La recente proposta avanzata dai
sindacati Cgil, Cisl e Uil di modificare
i versamenti contributivi nel settore domestico è sicuramente interessante.
Il documento che i sindacati
hanno inviato al governo oltre alle richieste sulla previdenza, è contenuta
anche la domanda di fermare l’innalzamento dell’età pensionabile a 67 anni per
tutti i lavoratori.
Oggi i contributi per la pensione dei collaboratori domestici sono
articolati su due livelli: standard per i contratti fino a 24 ore alla
settimana; di fatto dalla 25esima ora sono ridotti. Tale meccanismo nasce con la logica di alleggerire le spese sostenute
dalle famiglie che hanno bisogno di molte ore d’aiuto, ad esempio quelle
che hanno una badante a tempo pieno. Oltre ad essere ridotte, sono legate alle
cosiddette retribuzioni convenzionali e non parametrate sullo stipendio
percepito. Ciò incide sui lavoratori, i quali, versando meno contributi, si
vedono ridotta la propria pensione. Pertanto i sindacati chiedono «versamenti
contributivi pieni pure oltre le prime 24 ore settimanali». E anche «rapportati alle retribuzioni corrisposte effettivamente, se superiori a
quelle convenzionali».
Come Acli Colf da anni sosteniamo
tali ipotesi interpretando questa sottrazione di diritti al pari di una reale
discriminazione per le lavoratrici e i lavoratori – quasi un milione – impiegati
nel settore domestico. Riconosciamo allo stesso tempo la fragilità di molte
famiglie datrici di lavoro, spesso impossibilitate a reggere da sole tutto il costo
dell'assistenza familiare.
E’ necessario dunque chiarire un
aspetto: a volte le famiglie datrici di lavoro vengono equiparate alle “imprese”. Questo è però un errore
concettuale. Nell’ambito del settore domestico e soprattutto quello di cura e
assistenza alla persona, le famiglie non
sono e non possono essere considerate delle “imprese”, poiché mentre queste
ultime sono mosse dal profitto (per legittime finalità imprenditoriali), i nuclei familiari sono spinti dalla
necessità (dal bisogno di cure e assistenza per sé o per i propri cari). In
assenza di una rete di servizi dello Stato, le famiglie sono costrette ad auto
organizzarsi attraverso il “fai da te” che non può tradursi in un
livellamento al ribasso dei diritti dei lavoratori, scaricando su chi è più
debole ulteriori difficoltà e ingiustizie.
L’Italia ha ratificato la
convenzione ILO 189 del 2011 equiparando quelli domestici agli altri lavoratori.
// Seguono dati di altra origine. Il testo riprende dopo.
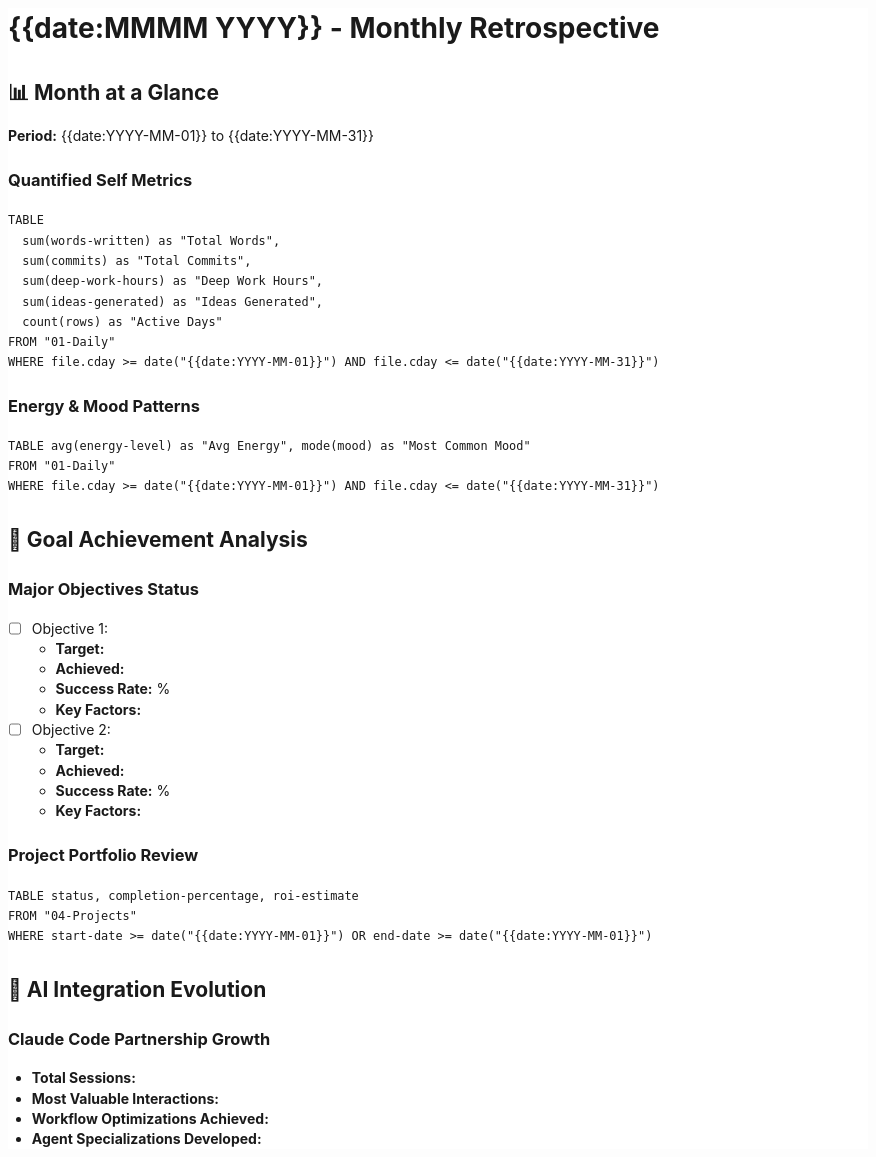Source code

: # {{date:MMMM YYYY}} - Monthly Retrospective

## 📊 Month at a Glance
**Period:** {{date:YYYY-MM-01}} to {{date:YYYY-MM-31}}

### Quantified Self Metrics
```dataview
TABLE 
  sum(words-written) as "Total Words",
  sum(commits) as "Total Commits", 
  sum(deep-work-hours) as "Deep Work Hours",
  sum(ideas-generated) as "Ideas Generated",
  count(rows) as "Active Days"
FROM "01-Daily"
WHERE file.cday >= date("{{date:YYYY-MM-01}}") AND file.cday <= date("{{date:YYYY-MM-31}}")
```

### Energy & Mood Patterns
```dataview
TABLE avg(energy-level) as "Avg Energy", mode(mood) as "Most Common Mood"
FROM "01-Daily"  
WHERE file.cday >= date("{{date:YYYY-MM-01}}") AND file.cday <= date("{{date:YYYY-MM-31}}")
```

## 🎯 Goal Achievement Analysis
### Major Objectives Status
- [ ] Objective 1:
  - **Target:** 
  - **Achieved:** 
  - **Success Rate:** %
  - **Key Factors:** 
- [ ] Objective 2:
  - **Target:** 
  - **Achieved:** 
  - **Success Rate:** %
  - **Key Factors:** 

### Project Portfolio Review
```dataview
TABLE status, completion-percentage, roi-estimate
FROM "04-Projects"
WHERE start-date >= date("{{date:YYYY-MM-01}}") OR end-date >= date("{{date:YYYY-MM-01}}")
```

## 🤖 AI Integration Evolution
### Claude Code Partnership Growth
- **Total Sessions:** 
- **Most Valuable Interactions:**
- **Workflow Optimizations Achieved:**
- **Agent Specializations Developed:**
Quindi non solo dovrebbe essere
garantito un uguale sistema contributivo, ma anche la tutela della maternità e
della malattia così come avviene per gli altri lavoratori dipendenti.
La proposta per coniugare diritti
senza sovraccaricare le famiglie potrebbe essere, come sottolineato in diverse
occasioni, una deduzione totale del costo del lavoro per chi assume personale
domestico, in particolare per l’assistenza alla persona.
Lo Stato ci perde?
Assolutamente no, perché
attraverso queste riforme aumenterebbero
sia la legalità del lavoro, (diminuendo quello nero e grigio), sia le
entrate derivanti dalla tassazione dei lavoratori regolarmente assunti.
Il nostro Paese, inoltre, ci
guadagnerebbe soprattutto se si attivassero dei meccanismi per mettere in rete
famiglie, persone assistite e assistenti con i servizi socio sanitari a livello
locale, contrastando così la solitudine che è il male peggiore di questo
rapporto/relazione di lavoro.
Equità, legalità e relazione: tre parole, tre obiettivi che
dobbiamo sempre avere in mente quando parliamo di lavoro e, nel nostro
specifico, di lavoro domestico e di cura.